Featured Case Notes

ADA Interactive Process May Require Communicating With Employee’s Attorney

The California Court of Appeal recently ruled that, although an employer may ordinarily refuse to communicate through an employee’s attorney during the interactive process to reasonably accommodate an employee’s disability, in some limited circumstances the employer may need to communicate with an employee’s attorney. Claudio v. Regents of the University of California was just such a case. There, Michael Claudio worked as a technician for the School of Veterinary Medicine at the University of California Davis ("UCD"). He contracted a disease which foreclosed him from working around animals. While on medical leave, UCD informed Claudio that he had been terminated. A vocational rehabilitation specialist with UCD contacted Claudio and attempted to engage in an interactive process with him to determine if there were alternate positions that he could perform. While Claudio referred UCD to his attorney, UCD never communicated with counsel. The appellate court concluded that because UCD had previously terminated Claudio, his legal status was uncertain and it was reasonable that he required UCD to communicate with him through his attorney. Employers should be aware of these unique circumstances that might require dealing with an employee’s attorney.

Employer Properly Hired Investigator When Suspicious Of Leave Abuse

A federal court in Boston recently concluded that an employer properly hired an investigator to determine the validity of an employee’s FMLA leave. In Colburn v. Parker Hannifin/Nichols Portland Division, Brian Colburn periodically took FMLA leave for migraines. The employer hired an investigator because it was suspicious of Colburn after the company was unable to reach him at home on work days. The investigator followed Colburn to the gym, as he rented videos, went shopping at different stores, and drove himself to other locations when he was supposedly too sick to work. The company then terminated Colburn. Colburn urged that hiring the investigator was evidence of pretext and that the employer retaliated against him for exercising his FMLA rights. Rejecting the argument, the court observed that the employer had hired investigators on other occasions, and that it had reasonable grounds to be suspicious of Colburn.

NEWS BITES

Report Suggests That Employees From Countries With High Tuberculosis Rate Should Be Screened For TB

The Journal of Occupational and Environmental Medicine recently conducted a study of the workplace environment and risk factors for transmission of tuberculosis.

The study recommended pre-employment testing of employees who are recent immigrants from a country with a high tuberculosis rate such as El Salvador.

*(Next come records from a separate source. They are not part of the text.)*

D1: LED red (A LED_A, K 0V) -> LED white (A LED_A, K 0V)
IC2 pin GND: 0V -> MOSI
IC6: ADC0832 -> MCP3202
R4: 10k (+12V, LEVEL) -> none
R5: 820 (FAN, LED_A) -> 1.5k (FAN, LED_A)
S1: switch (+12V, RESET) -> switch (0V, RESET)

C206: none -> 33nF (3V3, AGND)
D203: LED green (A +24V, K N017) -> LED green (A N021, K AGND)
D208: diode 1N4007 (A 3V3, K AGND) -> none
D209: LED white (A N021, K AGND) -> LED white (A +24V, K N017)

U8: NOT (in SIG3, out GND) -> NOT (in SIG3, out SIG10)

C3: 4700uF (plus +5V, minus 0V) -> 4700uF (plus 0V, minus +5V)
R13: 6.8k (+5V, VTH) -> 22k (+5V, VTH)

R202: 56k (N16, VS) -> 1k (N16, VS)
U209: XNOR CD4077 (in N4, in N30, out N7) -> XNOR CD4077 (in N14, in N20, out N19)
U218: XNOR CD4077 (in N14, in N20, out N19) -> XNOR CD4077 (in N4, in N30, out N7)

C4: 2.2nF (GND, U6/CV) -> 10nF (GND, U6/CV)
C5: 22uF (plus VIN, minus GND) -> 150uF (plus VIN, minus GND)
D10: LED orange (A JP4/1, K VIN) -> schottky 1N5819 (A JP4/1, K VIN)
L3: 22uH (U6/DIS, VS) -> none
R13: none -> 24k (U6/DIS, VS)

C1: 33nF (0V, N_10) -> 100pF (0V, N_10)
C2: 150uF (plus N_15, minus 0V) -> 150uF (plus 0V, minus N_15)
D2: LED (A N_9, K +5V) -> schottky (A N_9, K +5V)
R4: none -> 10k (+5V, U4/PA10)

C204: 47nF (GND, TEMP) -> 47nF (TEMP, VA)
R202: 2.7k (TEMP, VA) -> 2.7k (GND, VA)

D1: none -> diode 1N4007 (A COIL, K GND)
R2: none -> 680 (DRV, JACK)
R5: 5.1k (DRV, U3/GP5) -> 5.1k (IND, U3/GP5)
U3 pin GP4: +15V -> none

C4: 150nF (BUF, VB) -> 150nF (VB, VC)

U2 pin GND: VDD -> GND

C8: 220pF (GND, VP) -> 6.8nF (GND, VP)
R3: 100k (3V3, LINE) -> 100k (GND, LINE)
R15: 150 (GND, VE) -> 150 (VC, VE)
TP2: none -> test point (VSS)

Employers are cautioned that such selective testing of minority immigrant applicants or employees may create liability for discrimination and should only be conducted after consulting with counsel.

Applicant/Offeree Who Does Not Start Work May Sue For "Whistleblower" Wrongful Termination

The Alaska Supreme Court ruled that an applicant who accepted employment but never commenced work could nonetheless sue for wrongful termination as a whistleblower after the employer allegedly withdrew the offer of employment because he testified as a witness against the company. Reust v. Alaska Petroleum Contractors, Inc. The court affirmed an award of $800,000 in compensatory and punitive damages.

California Supreme Court Grants Review Of Disability Case

In a positive development for employers, the California Supreme Court granted review of Green v. State of California, reported in our September 26, 2005 FEB. Earlier disability discrimination cases placed the burden of proof on the employee-plaintiff to prove that he could perform the essential functions of the job with or without reasonable accommodation. In Green, the lower court ruled that the employer must prove an employee-plaintiff could not perform his duties with or without reasonable accommodation. The Supreme Court will decide who bears the burden of proof on this important issue.

EEOC gives final approval to revised EEO-1

The EEOC approved revisions to the EEO-1 form, including the addition of a "two or more race" category for reporting the ethnicity of employees. If these changes are approved by the Office of Management and Budget they will go into effect in 2007.